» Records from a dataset

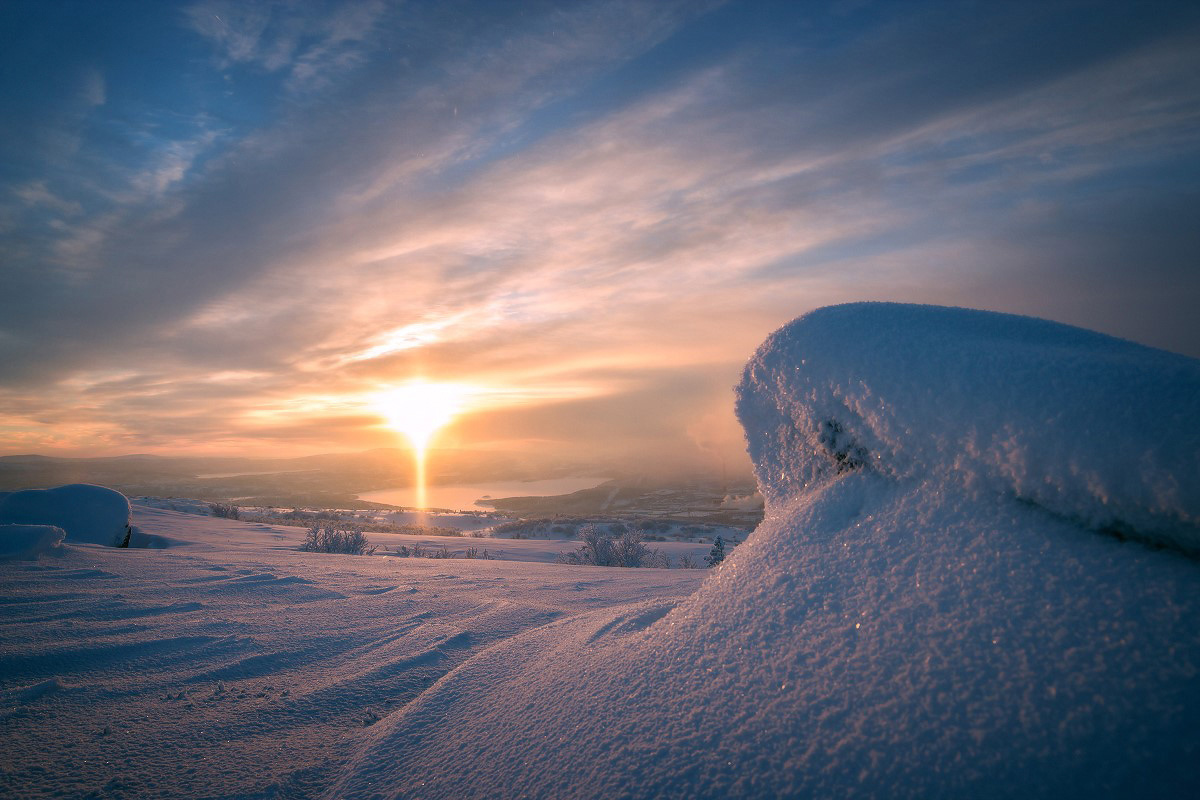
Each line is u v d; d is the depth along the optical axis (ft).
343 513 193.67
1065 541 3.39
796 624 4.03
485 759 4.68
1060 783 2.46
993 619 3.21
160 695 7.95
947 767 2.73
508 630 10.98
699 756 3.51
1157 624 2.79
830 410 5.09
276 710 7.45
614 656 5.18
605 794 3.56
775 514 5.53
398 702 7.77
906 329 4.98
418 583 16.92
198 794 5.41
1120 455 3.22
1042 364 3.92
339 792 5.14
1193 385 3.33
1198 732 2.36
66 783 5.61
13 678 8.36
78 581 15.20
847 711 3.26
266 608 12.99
* * *
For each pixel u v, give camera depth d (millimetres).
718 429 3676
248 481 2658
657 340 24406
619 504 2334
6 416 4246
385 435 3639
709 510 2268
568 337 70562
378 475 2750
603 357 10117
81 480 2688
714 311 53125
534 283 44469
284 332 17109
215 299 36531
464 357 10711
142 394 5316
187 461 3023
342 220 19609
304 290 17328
==
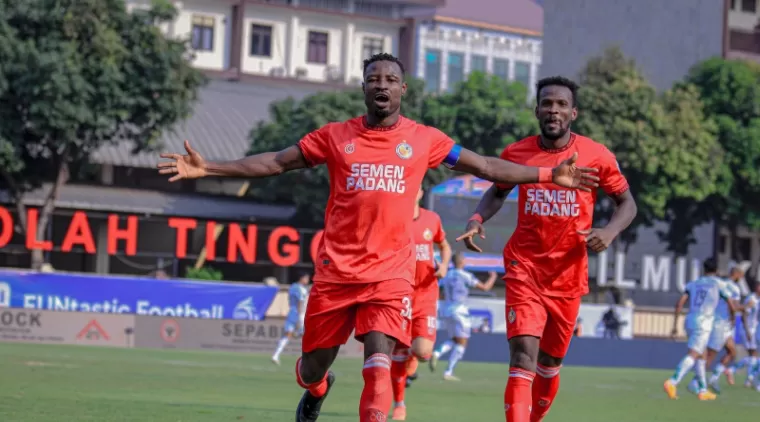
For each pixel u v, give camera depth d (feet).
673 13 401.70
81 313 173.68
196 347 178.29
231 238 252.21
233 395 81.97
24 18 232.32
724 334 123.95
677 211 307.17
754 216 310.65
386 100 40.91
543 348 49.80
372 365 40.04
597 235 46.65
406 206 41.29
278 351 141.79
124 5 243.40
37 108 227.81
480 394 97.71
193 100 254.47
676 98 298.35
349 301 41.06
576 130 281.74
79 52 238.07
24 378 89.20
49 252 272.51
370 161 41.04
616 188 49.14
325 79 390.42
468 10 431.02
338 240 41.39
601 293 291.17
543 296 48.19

» EXERCISE PROMPT
Report all lines in the records that include the string "depth".

» RESPONSE BOX
Each line is u v d; d is the depth along the optical axis (ft).
For each pixel u v, give camera depth d (millimetres).
For each pixel u v, give camera depth d (feet).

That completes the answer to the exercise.